The term myelofibrosis may be used to describe either the generic condition of fibrosis of the bone marrow (which may be associated with a number of benign and malignant disorders) or a specific, chronic, malignant hematologic disease associated with splenomegaly, the presence of red blood cell and white blood cell progenitors in the bloodstream, marrow fibrosis, and extramedullary hematopoiesis, otherwise known as agnogenic myeloid metaplasia (AMM). (See Schwartz 9th ed., p 1254.)
8. The treatment of choice in an otherwise healthy 22-year-old patient with a large, sepatated splenic abscess is
A. Antibiotic therapy only
B. Antibiotics + percutaneous drainage
C. Antibiotics + partial splenectomy
D. Antibiotics + splenectomy
Abscesses of the spleen are uncommon, with an incidence of 0.14 to 0.7% based on autopsy findings. They occur more frequently in tropical locations, where they are associated with thrombosed splenic vessels and infarction in patients with sickle cell anemia. Five distinct mechanisms of splenic abscess formation have been described: (a) hematogenous infection; (b) contiguous infection; (c) hemoglobinopathy; (d) immunosuppression, including HIV infection and chemotherapy; and (e) trauma. Presentation frequently is delayed, with most patients enduring symptoms for 16 to 22 days before diagnosis. Clinical manifestations include fever, left upper quadrant pain, leukocytosis, and splenomegaly in about one third of patients. The diagnosis is confirmed by ultrasound or CT scan, which has a 95% sensitivity and specificity. Upon discovery of a splenic abscess, broad-spectrum antibiotics should be started, with adjustment to more specific therapy based on culture results and continuation of treatment for 14 days. Splenectomy is the operation of choice, but percutaneous and open drainage are options for patients who cannot tolerate splenectomy. Percutaneous drainage is successful for patients with unilocular disease. (See Schwartz 9th ed., p 1255.)
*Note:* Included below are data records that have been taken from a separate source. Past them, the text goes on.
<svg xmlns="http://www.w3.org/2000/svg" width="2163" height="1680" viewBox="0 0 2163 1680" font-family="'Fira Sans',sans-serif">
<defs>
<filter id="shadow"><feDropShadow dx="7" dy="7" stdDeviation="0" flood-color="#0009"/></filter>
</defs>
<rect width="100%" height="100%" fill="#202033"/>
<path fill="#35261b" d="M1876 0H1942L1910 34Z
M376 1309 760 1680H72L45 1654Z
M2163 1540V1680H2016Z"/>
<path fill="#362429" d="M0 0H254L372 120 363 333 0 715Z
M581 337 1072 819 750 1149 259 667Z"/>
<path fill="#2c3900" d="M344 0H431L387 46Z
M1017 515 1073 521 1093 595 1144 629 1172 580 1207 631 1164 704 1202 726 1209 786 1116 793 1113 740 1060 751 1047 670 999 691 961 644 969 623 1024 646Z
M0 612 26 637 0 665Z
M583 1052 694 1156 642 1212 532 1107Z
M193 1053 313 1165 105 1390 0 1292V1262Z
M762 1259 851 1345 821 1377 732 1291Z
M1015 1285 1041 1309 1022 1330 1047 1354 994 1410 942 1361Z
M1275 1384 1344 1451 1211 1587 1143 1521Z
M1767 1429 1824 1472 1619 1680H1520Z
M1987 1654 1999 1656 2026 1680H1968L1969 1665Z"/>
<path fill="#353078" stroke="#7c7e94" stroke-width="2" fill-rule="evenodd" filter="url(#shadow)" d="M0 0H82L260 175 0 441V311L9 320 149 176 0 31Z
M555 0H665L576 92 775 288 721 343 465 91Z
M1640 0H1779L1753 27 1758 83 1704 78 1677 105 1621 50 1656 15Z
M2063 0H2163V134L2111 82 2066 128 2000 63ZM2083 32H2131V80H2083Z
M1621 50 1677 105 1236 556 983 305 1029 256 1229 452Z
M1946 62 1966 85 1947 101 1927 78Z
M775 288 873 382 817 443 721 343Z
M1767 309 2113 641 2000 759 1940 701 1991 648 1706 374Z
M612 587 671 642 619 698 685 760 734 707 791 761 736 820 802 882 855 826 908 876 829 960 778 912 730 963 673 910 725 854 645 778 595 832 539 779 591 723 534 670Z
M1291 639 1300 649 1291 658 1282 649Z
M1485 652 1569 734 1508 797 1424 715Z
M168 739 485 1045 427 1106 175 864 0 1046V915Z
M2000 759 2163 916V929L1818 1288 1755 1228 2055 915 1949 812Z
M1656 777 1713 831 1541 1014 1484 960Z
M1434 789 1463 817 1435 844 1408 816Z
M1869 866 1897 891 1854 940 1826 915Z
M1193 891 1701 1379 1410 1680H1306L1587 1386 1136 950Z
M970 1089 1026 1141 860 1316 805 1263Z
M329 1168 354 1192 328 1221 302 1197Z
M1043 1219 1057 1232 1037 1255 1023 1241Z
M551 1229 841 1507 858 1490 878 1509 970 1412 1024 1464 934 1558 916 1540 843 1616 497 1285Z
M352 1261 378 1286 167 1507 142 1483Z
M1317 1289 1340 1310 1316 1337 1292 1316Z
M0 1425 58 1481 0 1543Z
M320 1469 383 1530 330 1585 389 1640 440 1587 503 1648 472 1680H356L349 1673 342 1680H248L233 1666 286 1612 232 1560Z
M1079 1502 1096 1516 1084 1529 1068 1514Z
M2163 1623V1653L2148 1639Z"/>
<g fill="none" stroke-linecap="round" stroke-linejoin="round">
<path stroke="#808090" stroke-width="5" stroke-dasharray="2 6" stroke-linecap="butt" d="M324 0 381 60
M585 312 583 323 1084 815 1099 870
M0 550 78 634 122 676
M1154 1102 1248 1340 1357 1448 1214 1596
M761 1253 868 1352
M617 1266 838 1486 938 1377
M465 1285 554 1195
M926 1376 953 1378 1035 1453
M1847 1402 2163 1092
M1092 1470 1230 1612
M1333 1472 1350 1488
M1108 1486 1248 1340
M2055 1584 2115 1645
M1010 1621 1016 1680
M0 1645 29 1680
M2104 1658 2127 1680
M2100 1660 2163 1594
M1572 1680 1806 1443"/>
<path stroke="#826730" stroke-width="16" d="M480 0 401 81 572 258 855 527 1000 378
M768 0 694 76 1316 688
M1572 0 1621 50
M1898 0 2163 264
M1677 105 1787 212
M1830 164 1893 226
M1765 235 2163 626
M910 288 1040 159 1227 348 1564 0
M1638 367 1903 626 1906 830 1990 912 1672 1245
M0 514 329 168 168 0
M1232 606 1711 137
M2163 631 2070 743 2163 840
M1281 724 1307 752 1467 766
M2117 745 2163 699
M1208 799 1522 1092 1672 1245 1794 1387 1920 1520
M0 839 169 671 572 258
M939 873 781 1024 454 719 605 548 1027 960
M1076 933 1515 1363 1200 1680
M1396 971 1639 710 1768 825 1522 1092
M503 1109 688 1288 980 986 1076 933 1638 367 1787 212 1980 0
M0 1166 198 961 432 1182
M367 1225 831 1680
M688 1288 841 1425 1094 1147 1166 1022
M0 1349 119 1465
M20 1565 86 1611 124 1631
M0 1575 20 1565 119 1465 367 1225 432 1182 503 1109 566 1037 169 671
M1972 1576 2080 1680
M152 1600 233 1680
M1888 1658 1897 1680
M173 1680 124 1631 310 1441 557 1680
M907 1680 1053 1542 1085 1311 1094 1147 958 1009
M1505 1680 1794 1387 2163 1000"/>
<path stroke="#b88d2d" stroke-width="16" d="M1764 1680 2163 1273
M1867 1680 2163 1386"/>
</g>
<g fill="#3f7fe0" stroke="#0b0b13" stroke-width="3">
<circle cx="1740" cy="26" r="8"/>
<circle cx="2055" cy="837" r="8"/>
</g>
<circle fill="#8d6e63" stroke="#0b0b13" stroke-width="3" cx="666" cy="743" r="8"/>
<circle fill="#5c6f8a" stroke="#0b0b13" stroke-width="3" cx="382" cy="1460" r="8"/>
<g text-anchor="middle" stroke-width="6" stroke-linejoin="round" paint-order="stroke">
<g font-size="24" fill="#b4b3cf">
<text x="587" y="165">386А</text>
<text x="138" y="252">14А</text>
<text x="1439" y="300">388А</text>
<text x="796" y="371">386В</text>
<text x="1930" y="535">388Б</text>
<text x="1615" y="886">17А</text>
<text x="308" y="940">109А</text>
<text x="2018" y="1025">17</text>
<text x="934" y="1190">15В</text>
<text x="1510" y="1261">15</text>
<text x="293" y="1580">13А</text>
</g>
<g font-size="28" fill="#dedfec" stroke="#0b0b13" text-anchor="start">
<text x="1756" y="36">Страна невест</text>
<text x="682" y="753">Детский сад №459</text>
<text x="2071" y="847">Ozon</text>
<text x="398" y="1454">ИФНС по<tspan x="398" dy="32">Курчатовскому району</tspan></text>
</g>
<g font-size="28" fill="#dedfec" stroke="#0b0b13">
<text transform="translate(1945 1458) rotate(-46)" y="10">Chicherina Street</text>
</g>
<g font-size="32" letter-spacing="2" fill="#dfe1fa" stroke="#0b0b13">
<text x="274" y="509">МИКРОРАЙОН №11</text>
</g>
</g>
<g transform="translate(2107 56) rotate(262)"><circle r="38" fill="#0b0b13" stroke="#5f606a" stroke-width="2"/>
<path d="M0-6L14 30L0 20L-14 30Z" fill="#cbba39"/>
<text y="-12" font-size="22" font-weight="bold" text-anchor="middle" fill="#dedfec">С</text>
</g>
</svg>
9. Patients undergoing elective splenectomy should receive vaccinations against Streptococcus pneumoniae, H. influenzae type B, and meningococcus
A. 2-4 weeks before surgery
B. The day of surgery
C. 1 week after surgery
D. 1 month after surgery
Splenectomy imparts a small (1 to 5%) but definite lifetime risk of fulminant, potentially life-threatening infection. Therefore, when elective splenectomy is planned, vaccinations against encapsulated bacteria should be given at least 2 weeks before surgery to protect against such infection. The most common bacteria to cause serious infections in asplenic hosts are Streptococcus pneumoniae, H. influenzae type B, and meningococcus. Vaccinations against these bacteria are available and should be given. If the spleen is removed emergently (e.g., for trauma), vaccinations should be given as soon as possible after surgery, with at least 1 to 2 days allowed for recovery. After splenectomy, annual influenza immunization is advisable. Splenectomized patients should be well educated regarding the potential consequences of overwhelming postsplenectomy infection and should be encouraged to maintain documentation of their own immunization status. (See Schwartz 9th ed., p 1256.)
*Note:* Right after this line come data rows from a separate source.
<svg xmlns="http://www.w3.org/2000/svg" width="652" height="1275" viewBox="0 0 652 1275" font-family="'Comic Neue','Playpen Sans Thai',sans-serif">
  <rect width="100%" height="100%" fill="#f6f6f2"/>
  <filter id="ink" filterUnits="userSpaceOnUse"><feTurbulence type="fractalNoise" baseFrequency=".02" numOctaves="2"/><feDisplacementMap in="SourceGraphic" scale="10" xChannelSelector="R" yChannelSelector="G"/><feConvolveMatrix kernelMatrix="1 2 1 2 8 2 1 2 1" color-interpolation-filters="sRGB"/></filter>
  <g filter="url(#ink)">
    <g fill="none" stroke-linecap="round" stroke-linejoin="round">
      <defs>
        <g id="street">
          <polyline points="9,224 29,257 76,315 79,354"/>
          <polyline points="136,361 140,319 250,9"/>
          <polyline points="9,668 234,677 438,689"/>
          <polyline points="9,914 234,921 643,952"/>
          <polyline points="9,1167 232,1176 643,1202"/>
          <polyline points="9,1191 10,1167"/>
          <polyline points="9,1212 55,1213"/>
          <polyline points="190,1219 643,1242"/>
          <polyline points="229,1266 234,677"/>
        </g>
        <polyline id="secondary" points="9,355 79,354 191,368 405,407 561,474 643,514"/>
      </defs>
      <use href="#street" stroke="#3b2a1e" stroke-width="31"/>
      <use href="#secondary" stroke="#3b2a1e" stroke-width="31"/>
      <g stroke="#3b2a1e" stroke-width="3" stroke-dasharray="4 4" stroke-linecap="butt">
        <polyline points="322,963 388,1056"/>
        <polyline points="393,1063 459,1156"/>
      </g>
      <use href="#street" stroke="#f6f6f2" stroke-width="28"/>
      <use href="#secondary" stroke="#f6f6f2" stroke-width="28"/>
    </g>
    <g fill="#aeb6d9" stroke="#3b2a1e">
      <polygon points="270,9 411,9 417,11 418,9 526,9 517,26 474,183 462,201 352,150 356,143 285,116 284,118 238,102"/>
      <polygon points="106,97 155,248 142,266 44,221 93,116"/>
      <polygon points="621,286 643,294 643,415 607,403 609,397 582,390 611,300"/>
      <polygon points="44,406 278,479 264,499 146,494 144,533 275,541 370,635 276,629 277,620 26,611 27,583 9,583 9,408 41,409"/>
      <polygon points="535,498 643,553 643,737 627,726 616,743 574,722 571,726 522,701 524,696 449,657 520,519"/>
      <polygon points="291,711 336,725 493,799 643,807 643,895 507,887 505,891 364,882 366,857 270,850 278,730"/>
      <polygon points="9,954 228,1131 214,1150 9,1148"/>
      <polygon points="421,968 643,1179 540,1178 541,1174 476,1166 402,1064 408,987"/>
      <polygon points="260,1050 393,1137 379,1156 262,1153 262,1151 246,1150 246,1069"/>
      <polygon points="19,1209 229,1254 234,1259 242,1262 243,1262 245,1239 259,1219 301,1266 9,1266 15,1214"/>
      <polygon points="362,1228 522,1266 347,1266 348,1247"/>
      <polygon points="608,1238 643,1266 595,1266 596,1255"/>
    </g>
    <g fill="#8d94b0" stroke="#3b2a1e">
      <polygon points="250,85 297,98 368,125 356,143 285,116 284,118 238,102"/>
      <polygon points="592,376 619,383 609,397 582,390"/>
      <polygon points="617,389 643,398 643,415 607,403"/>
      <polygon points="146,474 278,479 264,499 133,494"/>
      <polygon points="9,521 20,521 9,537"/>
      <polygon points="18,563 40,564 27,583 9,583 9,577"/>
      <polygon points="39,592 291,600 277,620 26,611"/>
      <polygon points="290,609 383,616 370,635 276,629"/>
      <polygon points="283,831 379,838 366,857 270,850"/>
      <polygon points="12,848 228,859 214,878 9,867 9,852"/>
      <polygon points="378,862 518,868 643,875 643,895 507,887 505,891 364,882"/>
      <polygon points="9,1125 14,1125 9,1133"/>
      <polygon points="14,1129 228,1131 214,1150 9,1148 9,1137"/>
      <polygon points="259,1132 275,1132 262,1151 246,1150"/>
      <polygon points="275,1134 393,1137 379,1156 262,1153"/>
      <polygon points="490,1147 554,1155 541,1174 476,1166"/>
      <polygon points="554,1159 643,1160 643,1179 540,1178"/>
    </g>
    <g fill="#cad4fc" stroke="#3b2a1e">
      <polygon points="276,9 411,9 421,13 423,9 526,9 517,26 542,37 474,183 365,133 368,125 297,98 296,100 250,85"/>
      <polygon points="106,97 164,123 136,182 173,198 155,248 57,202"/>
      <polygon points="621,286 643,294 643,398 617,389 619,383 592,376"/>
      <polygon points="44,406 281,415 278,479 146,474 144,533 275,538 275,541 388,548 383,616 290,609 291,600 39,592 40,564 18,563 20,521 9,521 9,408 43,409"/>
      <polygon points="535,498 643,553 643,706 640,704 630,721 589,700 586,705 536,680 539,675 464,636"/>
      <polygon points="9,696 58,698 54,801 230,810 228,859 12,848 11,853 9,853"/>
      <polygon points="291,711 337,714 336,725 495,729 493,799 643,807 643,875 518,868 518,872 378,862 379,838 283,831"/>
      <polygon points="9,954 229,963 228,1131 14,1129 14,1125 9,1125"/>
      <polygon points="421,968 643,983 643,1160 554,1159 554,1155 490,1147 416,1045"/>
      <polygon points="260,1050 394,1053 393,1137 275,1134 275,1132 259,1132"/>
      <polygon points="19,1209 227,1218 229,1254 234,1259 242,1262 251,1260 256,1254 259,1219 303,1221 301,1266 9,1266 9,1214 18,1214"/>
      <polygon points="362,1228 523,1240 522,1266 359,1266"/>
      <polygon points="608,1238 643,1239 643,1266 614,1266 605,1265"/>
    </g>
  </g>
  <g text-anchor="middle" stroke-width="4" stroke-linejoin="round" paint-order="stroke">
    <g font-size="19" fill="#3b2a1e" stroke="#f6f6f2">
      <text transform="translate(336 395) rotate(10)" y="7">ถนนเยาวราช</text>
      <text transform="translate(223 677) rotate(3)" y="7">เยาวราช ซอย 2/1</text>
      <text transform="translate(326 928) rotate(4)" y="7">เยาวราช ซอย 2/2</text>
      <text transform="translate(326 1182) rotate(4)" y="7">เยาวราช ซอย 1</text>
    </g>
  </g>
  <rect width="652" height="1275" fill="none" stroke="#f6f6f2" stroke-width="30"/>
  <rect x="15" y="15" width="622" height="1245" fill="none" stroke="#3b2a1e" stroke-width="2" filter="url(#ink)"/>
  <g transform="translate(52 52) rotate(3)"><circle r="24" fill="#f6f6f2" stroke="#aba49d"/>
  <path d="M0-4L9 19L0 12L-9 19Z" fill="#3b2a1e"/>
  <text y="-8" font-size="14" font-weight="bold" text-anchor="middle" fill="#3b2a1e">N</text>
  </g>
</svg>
10. The most common early complication after open splenectomy is
C. Subphrenic abscess
D. Wound infection
Left lower lobe atelectasis is the most common complication after OS; pleural effusion and pneumonia also can occur. Hemorrhage can occur intraoperatively or postoperatively, presenting as subphrenic hematoma. Transfusions have become less common since the advent of LS, although the indication for operation influences the likelihood of transfusion as well. Subphrenic abscess and wound infection are among the perioperative infectious complications. (See Schwartz 9th ed., p 1260.)